Below this line is the material. Write out only its lines from the one containing "Total Assets |" through the one containing "Convertible NP-related Parties", both kept, exactly.

----------------

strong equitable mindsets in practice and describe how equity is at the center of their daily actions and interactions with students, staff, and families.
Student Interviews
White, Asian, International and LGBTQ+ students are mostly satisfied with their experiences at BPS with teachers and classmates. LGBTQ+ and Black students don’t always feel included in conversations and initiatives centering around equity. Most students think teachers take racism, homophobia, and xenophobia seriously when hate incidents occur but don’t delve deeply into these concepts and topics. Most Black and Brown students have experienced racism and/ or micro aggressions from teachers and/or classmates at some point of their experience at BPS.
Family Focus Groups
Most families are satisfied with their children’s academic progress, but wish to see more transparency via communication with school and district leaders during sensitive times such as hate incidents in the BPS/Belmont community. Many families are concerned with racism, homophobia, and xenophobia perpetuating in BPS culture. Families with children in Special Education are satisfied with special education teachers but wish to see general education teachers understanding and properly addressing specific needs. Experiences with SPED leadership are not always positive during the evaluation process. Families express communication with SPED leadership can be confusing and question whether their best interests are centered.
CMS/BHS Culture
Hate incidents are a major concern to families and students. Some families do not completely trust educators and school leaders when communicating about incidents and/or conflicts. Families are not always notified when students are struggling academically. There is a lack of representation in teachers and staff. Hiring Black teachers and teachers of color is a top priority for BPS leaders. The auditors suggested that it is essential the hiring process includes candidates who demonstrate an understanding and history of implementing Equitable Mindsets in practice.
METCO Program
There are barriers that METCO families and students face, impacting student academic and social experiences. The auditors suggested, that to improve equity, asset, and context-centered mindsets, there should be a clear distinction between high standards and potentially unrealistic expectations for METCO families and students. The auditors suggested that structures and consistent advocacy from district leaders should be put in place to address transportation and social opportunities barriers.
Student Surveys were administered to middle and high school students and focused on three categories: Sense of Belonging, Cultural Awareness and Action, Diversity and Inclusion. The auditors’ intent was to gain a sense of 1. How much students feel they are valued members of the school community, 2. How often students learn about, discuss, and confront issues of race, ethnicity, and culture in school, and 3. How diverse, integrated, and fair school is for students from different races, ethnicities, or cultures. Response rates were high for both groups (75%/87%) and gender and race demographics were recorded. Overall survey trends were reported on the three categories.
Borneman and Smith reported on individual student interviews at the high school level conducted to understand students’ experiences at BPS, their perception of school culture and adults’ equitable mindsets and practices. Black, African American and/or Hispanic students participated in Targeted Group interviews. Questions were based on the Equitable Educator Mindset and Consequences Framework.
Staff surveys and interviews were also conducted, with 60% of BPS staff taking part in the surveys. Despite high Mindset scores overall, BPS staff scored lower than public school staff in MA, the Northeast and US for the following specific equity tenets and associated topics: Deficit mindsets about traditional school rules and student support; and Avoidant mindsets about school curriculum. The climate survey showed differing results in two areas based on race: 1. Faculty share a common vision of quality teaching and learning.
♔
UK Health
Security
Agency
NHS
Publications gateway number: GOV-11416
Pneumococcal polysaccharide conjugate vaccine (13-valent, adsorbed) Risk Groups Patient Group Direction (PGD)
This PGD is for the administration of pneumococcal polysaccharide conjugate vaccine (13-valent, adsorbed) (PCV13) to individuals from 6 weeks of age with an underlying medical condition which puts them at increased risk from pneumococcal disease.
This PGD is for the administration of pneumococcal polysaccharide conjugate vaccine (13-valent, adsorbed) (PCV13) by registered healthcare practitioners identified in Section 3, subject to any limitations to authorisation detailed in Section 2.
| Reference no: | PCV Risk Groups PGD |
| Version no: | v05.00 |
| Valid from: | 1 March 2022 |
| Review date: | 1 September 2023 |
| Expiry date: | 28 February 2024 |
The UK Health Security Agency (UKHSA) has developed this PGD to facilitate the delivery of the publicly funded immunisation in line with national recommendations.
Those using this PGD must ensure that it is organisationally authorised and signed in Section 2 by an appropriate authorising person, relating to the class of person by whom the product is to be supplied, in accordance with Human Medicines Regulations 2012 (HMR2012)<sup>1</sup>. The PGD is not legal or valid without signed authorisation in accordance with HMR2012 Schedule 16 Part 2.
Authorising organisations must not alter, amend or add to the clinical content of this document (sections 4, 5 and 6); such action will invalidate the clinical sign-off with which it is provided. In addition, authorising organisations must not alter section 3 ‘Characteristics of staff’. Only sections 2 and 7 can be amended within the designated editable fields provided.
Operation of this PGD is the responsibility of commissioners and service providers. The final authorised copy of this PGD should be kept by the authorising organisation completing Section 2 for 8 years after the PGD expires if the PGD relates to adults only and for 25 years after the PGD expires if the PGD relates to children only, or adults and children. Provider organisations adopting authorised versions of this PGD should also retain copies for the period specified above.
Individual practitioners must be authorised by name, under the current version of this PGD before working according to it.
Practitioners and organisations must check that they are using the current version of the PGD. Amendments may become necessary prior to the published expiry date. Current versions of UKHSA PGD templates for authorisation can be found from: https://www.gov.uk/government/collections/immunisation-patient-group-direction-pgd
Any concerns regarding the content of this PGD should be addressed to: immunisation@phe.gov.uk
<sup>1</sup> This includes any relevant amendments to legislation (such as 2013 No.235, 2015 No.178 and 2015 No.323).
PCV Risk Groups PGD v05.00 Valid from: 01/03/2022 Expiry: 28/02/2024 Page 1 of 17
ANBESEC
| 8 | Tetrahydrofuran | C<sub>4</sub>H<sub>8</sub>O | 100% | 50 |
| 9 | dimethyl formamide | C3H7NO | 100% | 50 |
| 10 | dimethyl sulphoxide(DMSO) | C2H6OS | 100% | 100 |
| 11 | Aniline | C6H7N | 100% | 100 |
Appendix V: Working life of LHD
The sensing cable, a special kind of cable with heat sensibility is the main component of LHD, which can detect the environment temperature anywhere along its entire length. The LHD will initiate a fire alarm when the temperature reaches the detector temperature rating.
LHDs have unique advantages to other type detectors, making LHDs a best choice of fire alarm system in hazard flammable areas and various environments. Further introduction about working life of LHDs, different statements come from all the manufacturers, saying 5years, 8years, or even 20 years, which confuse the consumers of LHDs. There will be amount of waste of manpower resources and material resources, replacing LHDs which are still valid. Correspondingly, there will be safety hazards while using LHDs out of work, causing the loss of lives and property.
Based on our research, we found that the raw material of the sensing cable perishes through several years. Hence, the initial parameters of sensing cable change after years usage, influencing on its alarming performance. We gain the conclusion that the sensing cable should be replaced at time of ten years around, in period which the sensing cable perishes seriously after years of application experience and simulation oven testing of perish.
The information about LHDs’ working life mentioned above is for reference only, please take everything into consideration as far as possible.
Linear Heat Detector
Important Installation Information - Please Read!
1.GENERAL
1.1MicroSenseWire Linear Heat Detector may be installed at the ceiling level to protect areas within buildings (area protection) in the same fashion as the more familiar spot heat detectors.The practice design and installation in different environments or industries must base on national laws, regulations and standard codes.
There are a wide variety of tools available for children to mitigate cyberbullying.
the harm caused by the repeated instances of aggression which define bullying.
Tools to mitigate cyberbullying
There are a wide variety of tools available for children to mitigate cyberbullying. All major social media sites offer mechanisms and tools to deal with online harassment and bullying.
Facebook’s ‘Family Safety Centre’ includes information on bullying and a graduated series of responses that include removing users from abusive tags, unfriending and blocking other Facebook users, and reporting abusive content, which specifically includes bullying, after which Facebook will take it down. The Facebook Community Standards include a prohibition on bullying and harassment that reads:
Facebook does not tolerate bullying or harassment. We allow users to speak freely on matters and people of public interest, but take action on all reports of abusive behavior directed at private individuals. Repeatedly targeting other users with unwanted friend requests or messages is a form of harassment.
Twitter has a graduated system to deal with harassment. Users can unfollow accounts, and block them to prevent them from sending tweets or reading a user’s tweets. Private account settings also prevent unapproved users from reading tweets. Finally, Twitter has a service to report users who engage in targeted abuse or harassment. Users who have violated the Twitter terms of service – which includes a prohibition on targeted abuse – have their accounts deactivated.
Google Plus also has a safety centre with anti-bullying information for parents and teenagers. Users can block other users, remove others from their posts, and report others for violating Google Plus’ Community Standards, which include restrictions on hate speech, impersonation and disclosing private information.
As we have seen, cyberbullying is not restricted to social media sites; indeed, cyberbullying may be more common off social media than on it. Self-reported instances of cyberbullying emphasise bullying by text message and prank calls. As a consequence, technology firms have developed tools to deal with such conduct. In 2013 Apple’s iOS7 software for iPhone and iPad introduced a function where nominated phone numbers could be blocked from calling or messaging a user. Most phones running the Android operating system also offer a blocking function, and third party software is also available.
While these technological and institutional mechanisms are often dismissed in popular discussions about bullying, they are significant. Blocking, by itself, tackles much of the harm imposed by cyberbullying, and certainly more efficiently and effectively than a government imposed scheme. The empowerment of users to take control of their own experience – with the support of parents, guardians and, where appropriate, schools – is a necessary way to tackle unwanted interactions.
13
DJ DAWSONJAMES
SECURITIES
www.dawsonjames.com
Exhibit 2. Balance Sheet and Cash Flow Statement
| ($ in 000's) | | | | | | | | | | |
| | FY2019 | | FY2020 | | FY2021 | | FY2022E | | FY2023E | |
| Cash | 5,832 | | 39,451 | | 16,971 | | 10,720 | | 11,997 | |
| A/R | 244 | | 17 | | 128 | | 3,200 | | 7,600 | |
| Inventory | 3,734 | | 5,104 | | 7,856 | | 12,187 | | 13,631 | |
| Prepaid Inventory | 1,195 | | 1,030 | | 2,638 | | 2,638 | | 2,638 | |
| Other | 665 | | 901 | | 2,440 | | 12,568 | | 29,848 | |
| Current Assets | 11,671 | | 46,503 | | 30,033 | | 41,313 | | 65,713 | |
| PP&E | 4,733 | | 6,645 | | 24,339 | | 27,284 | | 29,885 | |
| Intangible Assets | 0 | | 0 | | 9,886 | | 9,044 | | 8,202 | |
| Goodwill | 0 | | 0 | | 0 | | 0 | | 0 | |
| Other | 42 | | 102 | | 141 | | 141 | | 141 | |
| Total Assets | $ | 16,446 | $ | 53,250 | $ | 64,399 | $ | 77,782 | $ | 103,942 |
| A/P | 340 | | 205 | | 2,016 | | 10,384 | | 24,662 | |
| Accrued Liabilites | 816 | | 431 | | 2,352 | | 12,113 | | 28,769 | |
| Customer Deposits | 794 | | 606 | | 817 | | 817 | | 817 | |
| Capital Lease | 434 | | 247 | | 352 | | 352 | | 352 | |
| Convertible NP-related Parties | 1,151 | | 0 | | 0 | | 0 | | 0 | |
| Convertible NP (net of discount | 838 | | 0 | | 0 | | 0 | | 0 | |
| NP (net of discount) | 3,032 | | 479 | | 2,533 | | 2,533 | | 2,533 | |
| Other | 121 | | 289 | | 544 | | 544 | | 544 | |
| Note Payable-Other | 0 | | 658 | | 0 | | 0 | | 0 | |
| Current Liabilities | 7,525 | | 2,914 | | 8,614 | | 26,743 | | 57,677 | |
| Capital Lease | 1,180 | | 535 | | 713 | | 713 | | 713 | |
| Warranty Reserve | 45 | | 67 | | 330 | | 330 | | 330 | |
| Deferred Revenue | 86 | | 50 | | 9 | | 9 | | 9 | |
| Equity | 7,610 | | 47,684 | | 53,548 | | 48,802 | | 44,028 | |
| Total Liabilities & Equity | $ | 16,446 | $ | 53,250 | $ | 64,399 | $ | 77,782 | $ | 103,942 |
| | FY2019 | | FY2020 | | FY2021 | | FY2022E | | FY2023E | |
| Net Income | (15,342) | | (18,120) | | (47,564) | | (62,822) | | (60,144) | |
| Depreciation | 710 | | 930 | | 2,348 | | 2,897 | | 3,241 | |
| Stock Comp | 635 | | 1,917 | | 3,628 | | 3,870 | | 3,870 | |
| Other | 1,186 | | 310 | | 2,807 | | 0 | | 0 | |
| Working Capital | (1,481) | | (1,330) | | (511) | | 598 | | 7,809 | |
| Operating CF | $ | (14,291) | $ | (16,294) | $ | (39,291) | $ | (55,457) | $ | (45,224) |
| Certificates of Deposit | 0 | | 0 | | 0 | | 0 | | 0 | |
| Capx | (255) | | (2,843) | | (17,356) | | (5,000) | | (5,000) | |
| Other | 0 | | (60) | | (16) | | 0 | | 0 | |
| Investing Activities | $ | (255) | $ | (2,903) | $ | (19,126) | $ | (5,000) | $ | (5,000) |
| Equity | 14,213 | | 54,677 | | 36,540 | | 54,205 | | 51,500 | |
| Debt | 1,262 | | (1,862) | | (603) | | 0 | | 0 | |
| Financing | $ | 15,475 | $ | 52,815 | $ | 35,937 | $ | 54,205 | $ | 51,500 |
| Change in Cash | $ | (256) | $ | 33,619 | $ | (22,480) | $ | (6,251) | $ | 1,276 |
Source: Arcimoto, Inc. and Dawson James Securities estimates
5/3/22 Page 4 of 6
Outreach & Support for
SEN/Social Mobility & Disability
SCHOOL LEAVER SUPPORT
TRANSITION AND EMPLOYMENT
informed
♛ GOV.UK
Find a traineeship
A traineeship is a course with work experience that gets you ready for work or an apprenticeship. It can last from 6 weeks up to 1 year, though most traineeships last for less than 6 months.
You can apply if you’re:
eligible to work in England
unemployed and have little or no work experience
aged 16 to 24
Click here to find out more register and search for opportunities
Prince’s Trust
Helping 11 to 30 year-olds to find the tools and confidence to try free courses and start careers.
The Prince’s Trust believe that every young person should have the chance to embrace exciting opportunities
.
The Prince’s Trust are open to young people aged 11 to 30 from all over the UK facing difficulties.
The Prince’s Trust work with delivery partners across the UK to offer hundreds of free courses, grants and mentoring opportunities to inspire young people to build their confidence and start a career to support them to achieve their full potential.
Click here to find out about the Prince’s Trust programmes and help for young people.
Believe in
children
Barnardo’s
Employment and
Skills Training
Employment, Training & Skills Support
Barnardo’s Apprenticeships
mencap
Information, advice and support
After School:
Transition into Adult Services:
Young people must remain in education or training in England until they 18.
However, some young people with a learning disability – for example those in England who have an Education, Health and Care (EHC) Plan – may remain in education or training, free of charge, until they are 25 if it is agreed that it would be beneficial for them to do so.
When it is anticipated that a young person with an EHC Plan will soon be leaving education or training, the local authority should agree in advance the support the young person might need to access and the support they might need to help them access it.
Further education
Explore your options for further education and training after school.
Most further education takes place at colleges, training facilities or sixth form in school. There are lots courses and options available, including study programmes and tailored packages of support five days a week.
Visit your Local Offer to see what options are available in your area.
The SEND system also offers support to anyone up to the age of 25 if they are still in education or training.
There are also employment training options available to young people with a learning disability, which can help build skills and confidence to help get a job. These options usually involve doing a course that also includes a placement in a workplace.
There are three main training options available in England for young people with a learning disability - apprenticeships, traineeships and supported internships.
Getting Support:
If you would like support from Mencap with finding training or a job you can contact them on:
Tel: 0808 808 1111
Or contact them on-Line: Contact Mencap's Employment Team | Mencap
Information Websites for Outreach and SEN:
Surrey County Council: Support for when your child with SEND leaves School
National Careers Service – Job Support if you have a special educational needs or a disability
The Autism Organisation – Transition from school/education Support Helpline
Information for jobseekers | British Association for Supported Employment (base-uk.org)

----------------

- **SOLUTION TO THIS EXERCISE**
| Total Assets | $ | 16,446 | $ | 53,250 | $ | 64,399 | $ | 77,782 | $ | 103,942 |
| A/P | 340 | | 205 | | 2,016 | | 10,384 | | 24,662 | |
| Accrued Liabilites | 816 | | 431 | | 2,352 | | 12,113 | | 28,769 | |
| Customer Deposits | 794 | | 606 | | 817 | | 817 | | 817 | |
| Capital Lease | 434 | | 247 | | 352 | | 352 | | 352 | |
| Convertible NP-related Parties | 1,151 | | 0 | | 0 | | 0 | | 0 | |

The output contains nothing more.